──────── Textauszug

Danke für die Antworten. Stoff für weiteres Nachdenken. Einfach vier Nähte wären natürlich praktisch.
 
Vierviertelschnitt ist auch für die 2. H. des 14. Jh. völlig plausibel :) Vgl. die Schecke des Charles de Blois! :) Die Herjolfneskleider waren sicher nicht die Kleider hochadeliger Frauen aus Europa, allein schon wegen der Grobheit des Materials und den eher kargen Lebensumständen der Gegend. Da stand sicher Praktikabilität im Vordergrund. Allerdings sind sie sicher eine gute Ausgangsbasis für die Kleidung einfacherer Schichten / Handwerker, welche nicht so im finanziellen Überfluss schwammen :)
 
Allerdings sind sie sicher eine gute Ausgangsbasis für die Kleidung einfacherer Schichten / Handwerker, welche nicht so im finanziellen Überfluss schwammen
Wenn man das als Grundlage nimmt, hat man natürlich nach oben hin schon recht viel Gestaltungsspielraum gewonnen. Wobei ich es dann schon wieder beinahe erstaunlich finde, mit was für einer Stofffülle und aufwendigeren Schnitten sich dort die einfacheren Leute gekleidet haben, zumal bei dieser Art des Zuschneidens auch mehr Verschnitt anfällt. Weiß jemand, ob die Originale in den Stoffbahnen gestückelt wurden? In meinen Bücher scheint dies nicht der Fall zu sein, lediglich bei den Ärmeln. Es bleibt auf jeden Fall ein sehr spannendes Gebiet. LG Martina
 
Die Stoffbahnen werden bei Herjolfnes nicht gestückelt, allerdings ist der Zuschnitt eigentlich praktisch genauso platzsparend wie jeder Zuschnitt nach 13.-Jh.-Modell - auch die Stoffbahnen der seitl. Geren sind nicht wirklich anders als Keile, der Mittelteil ein Rechteck, welches durch abstecken an den Körper angepasst werden kann. Bild mir ein bei meinem blauen Kleid warens ca. 4-4,5 m insgesamt Stoffverbrauch bei 1,5 m Breite. Bei der Schecke von Charles de Blois jedoch wurde mit vielen kleinen Einzelteilen gearbeitet um diese Enge zu erhalten was ich mich erinnere.

────────────────

# [Schriftliche Aufgaben]
(a) Wie viel Stoff wurde laut dem Text über die Herjolfnes-Kleider für das blaue Kleid verbraucht?
(b) Bitte schreib den Text über die Herjolfnes-Kleider nach seinem letzten Satz weiter.

──────── Gespeicherte Daten

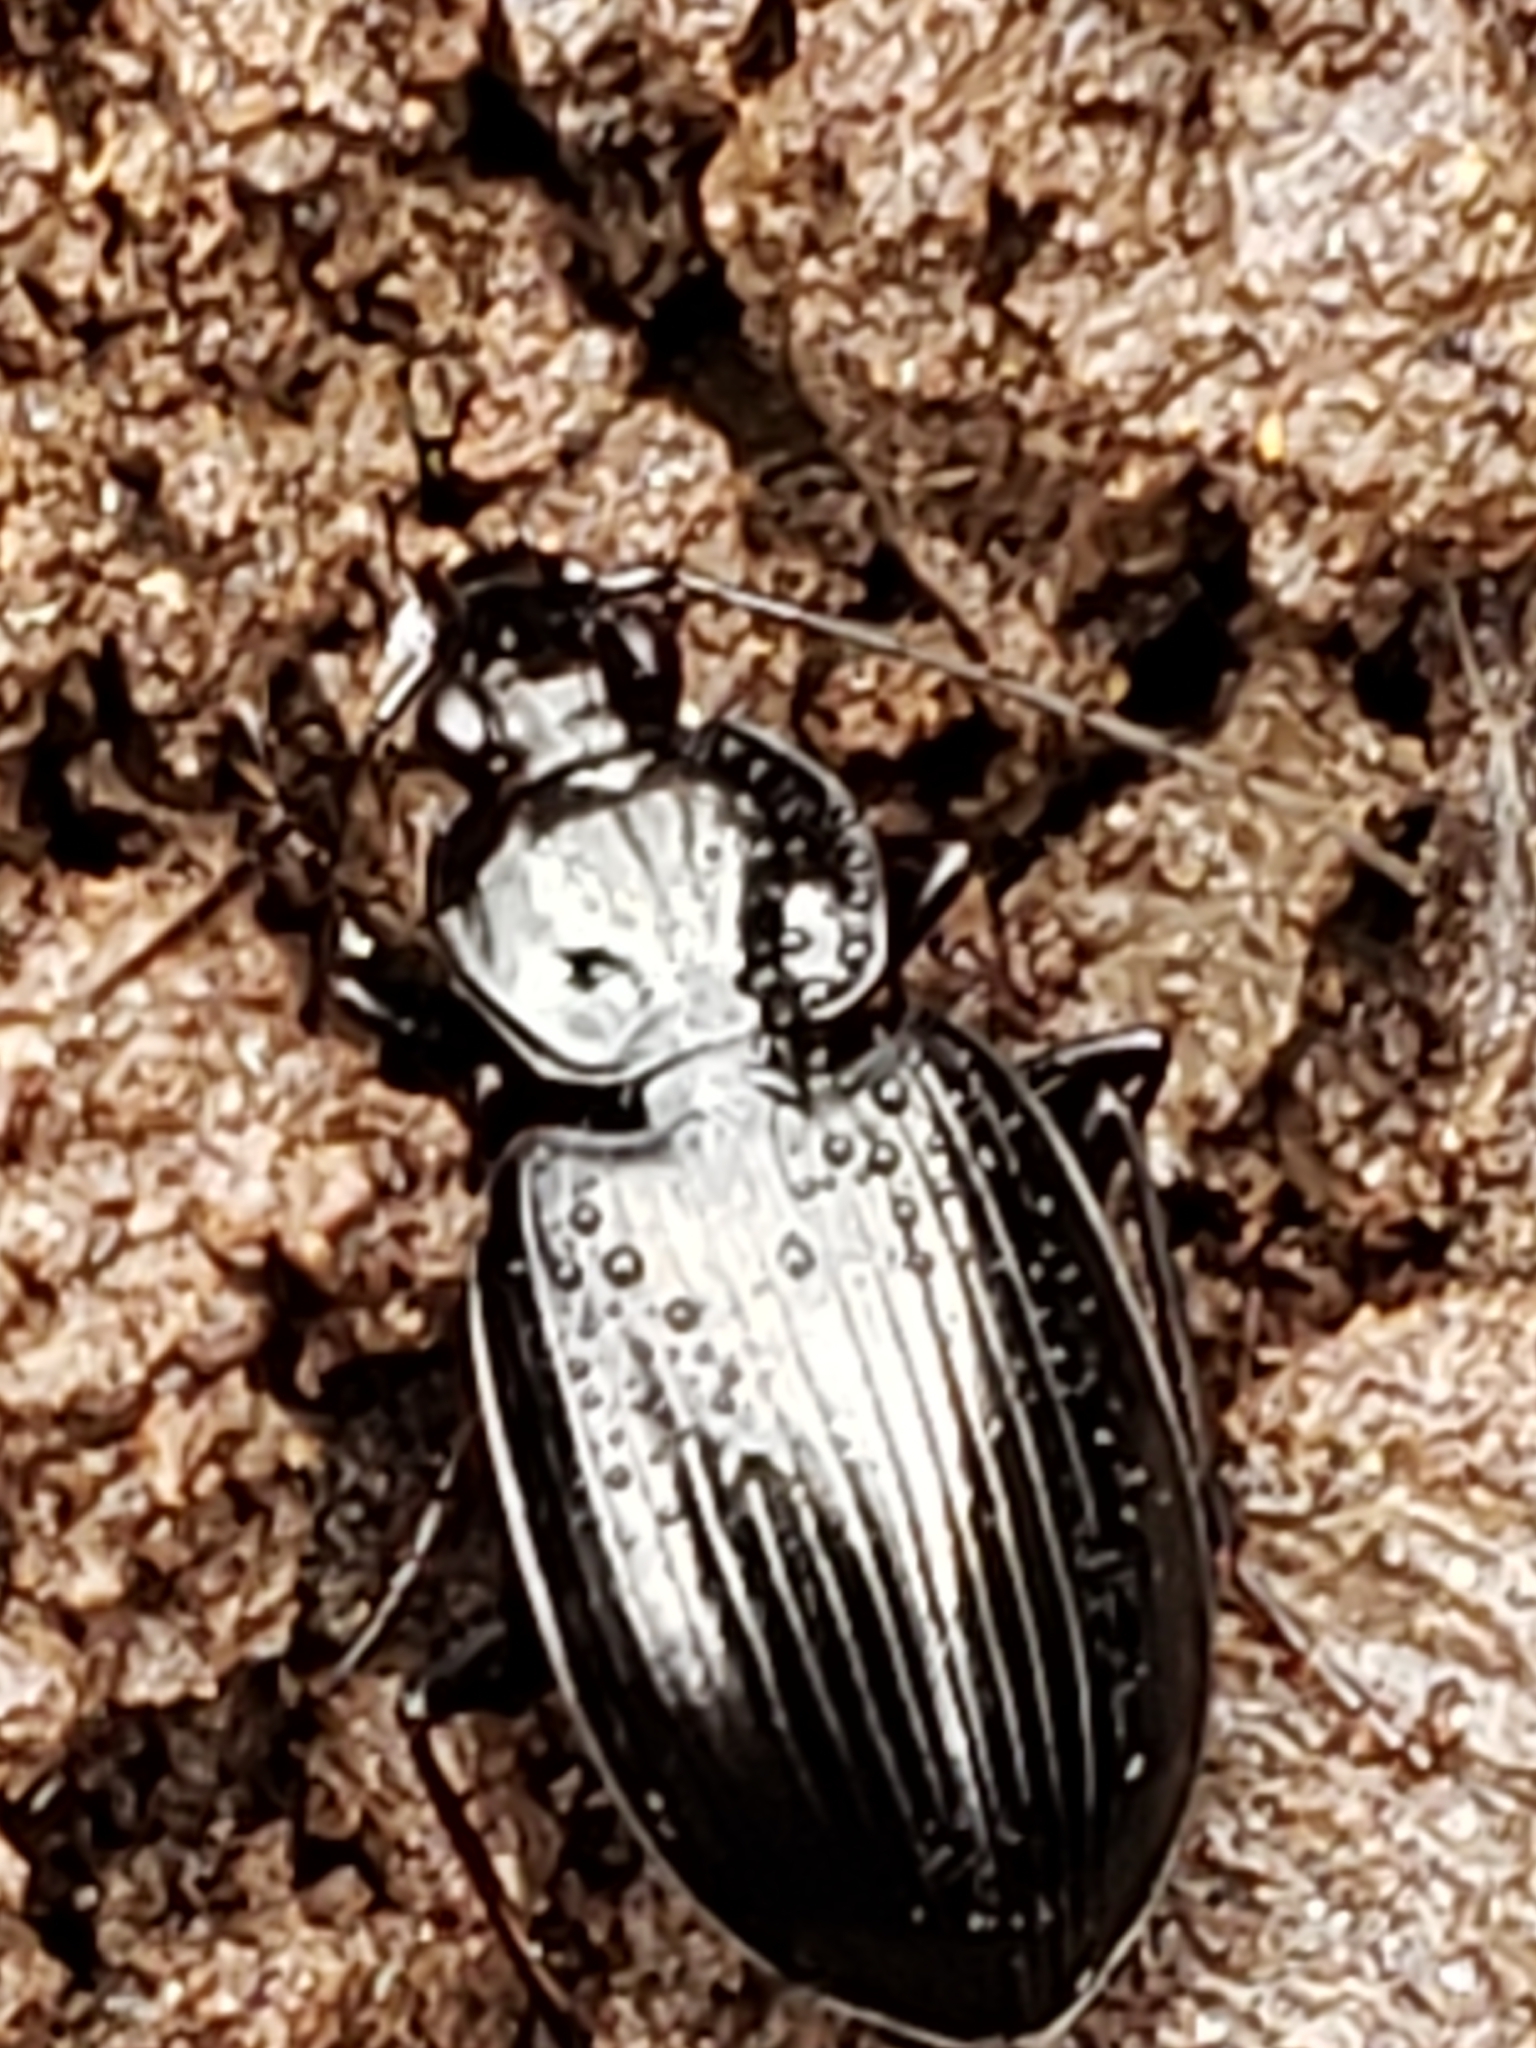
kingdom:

────────────────

# [Antworten je Aufgabe]
(a) Ungefähr 4 bis 4,5 Meter bei einer Stoffbreite von 1,5 Metern.

(b)
 
Super. Dann können wir das Schlupfkleid meiner Bekannten ja im Vierviertelschnitt nähen. Ganz nachvollziehen kann ich aber das Argument ein Herjolfsnes-Schnitt sei geeigneter für ein körpernahes Kleid einfacherer Schichten nicht. Ich brauche dafür auf jeden Fall mehr Stoff als beim Vierviertel-Schnitt. Ich glaube eher, diese Art Anpassung hat sich aus den dreieckigen Geren entwickelt, die bis zu den Achseln reichten, und ist eine regionale Besonderheit. Aber glauben und wissen sind ja bekanntlich zwei verschiedene Dinge.
 
das dieser Schnitt sich aus den Keilen entwickelt hat ist auch meine Annahme, allerdings ist dieser Zuschnitt nach Herjolfnes in meinen Augen eine Art Übergang, ehe sich der Viertelschnitt gegen Ende des 14. Jh. allgemein durchgesetzt hat. Dafür spräche auch die vermehrte Verwendung von Brustschnürungen in dem Zeitraum dann.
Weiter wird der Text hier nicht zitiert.